Ooh, some very interesting developments there.

Translation- particularly of idioms- is something I find quite fascinating. Not least because it can be so malleable across both time and distance.

Like if you take the opening to The Destruction of Sennacherib from Byron:

The Assyrian came down like the wolf on the fold,
And his cohorts were gleaming in purple and gold;
And the sheen of their spears was like stars on the sea,
When the blue wave rolls nightly on deep Galilee.


That whole concept of 'the wolf on the fold' - I'm aware that 'fold' here is referring to a sheepfold, but we're probably getting to the point where most people in Britain today would need an annotation there to explain it's about wolves attacking sheep (and thereby an analogy to Christian iconography), let alone any foreign culture who might not have a word for 'sheepfold' or even the concept of 'a permanent enclosure for domesticated animals.'
 
Ooh, some very interesting developments there.

Translation- particularly of idioms- is something I find quite fascinating. Not least because it can be so malleable across both time and distance.

Like if you take the opening to The Destruction of Sennacherib from Byron:

The Assyrian came down like the wolf on the fold,
And his cohorts were gleaming in purple and gold;
And the sheen of their spears was like stars on the sea,
When the blue wave rolls nightly on deep Galilee.

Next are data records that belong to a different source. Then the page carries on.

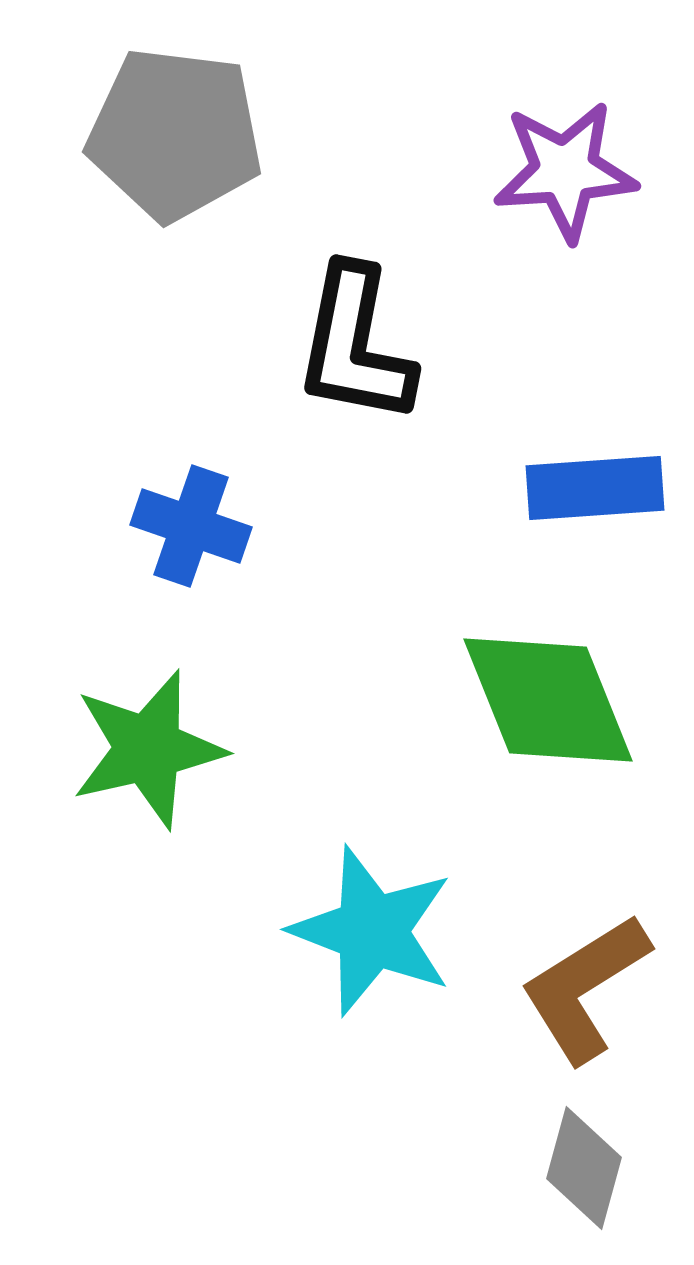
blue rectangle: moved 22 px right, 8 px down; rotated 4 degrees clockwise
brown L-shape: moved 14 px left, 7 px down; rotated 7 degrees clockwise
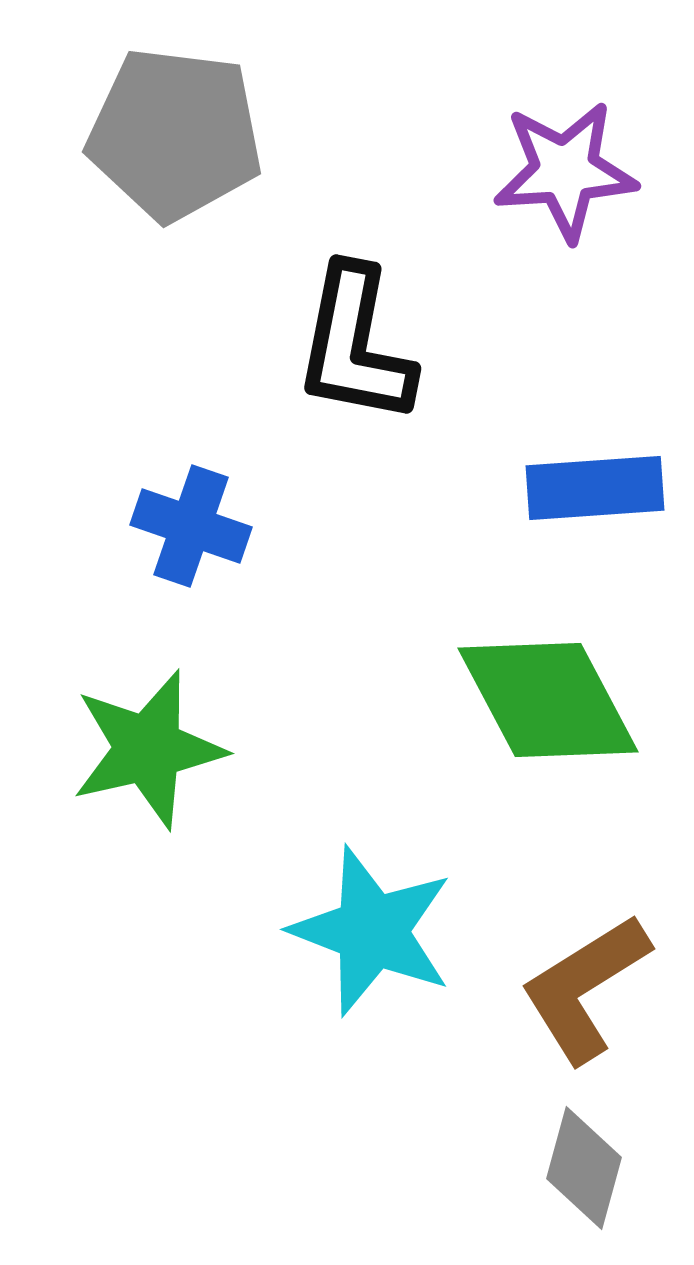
green diamond: rotated 6 degrees counterclockwise
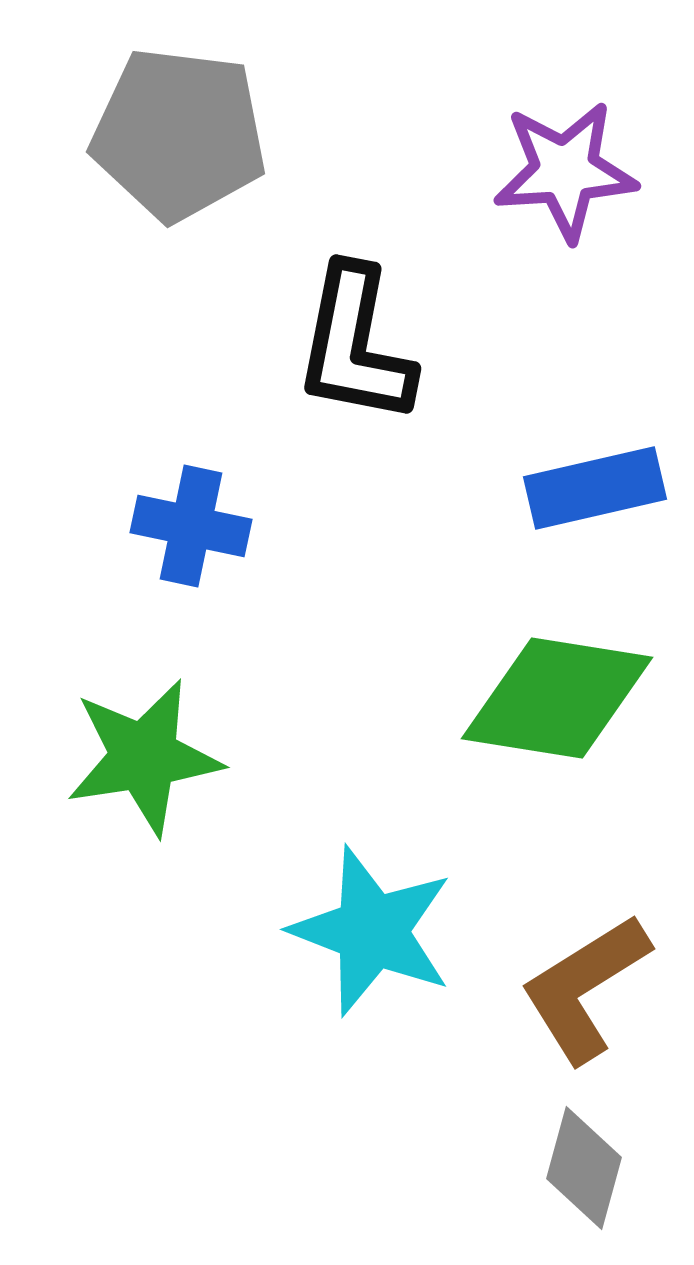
gray pentagon: moved 4 px right
blue rectangle: rotated 9 degrees counterclockwise
blue cross: rotated 7 degrees counterclockwise
green diamond: moved 9 px right, 2 px up; rotated 53 degrees counterclockwise
green star: moved 4 px left, 8 px down; rotated 4 degrees clockwise
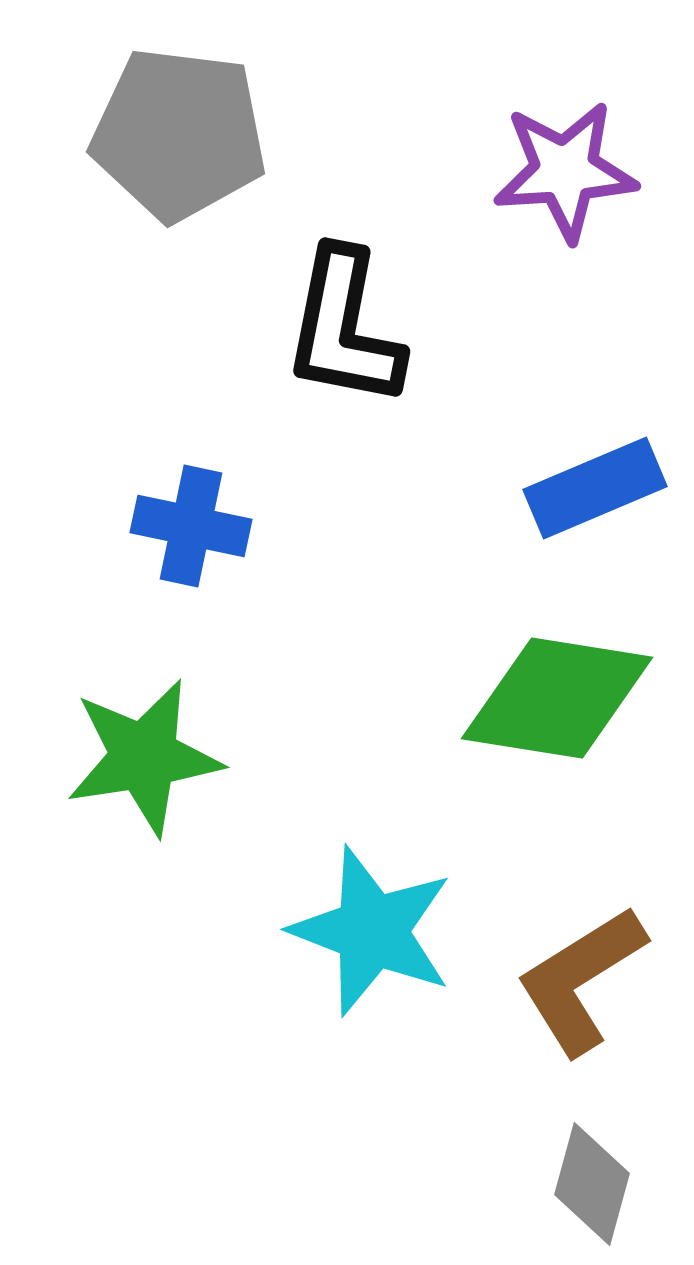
black L-shape: moved 11 px left, 17 px up
blue rectangle: rotated 10 degrees counterclockwise
brown L-shape: moved 4 px left, 8 px up
gray diamond: moved 8 px right, 16 px down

That whole concept of 'the wolf on the fold' - I'm aware that 'fold' here is referring to a sheepfold, but we're probably getting to the point where most people in Britain today would need an annotation there to explain it's about wolves attacking sheep (and thereby an analogy to Christian iconography), let alone any foreign culture who might not have a word for 'sheepfold' or even the concept of 'a permanent enclosure for domesticated animals.'
Although the Assyrians were fond of shepherding metaphors themselves, so you could argue that it's in the spirit of that as well - though Byron might not have known that given the state of archaeology at the time.

As you say, probably the bigger concern now is townie culture nowadays not getting agricultural metaphors full stop, which is as true to a greater or lesser extent everywhere in a bit of an ironic universal.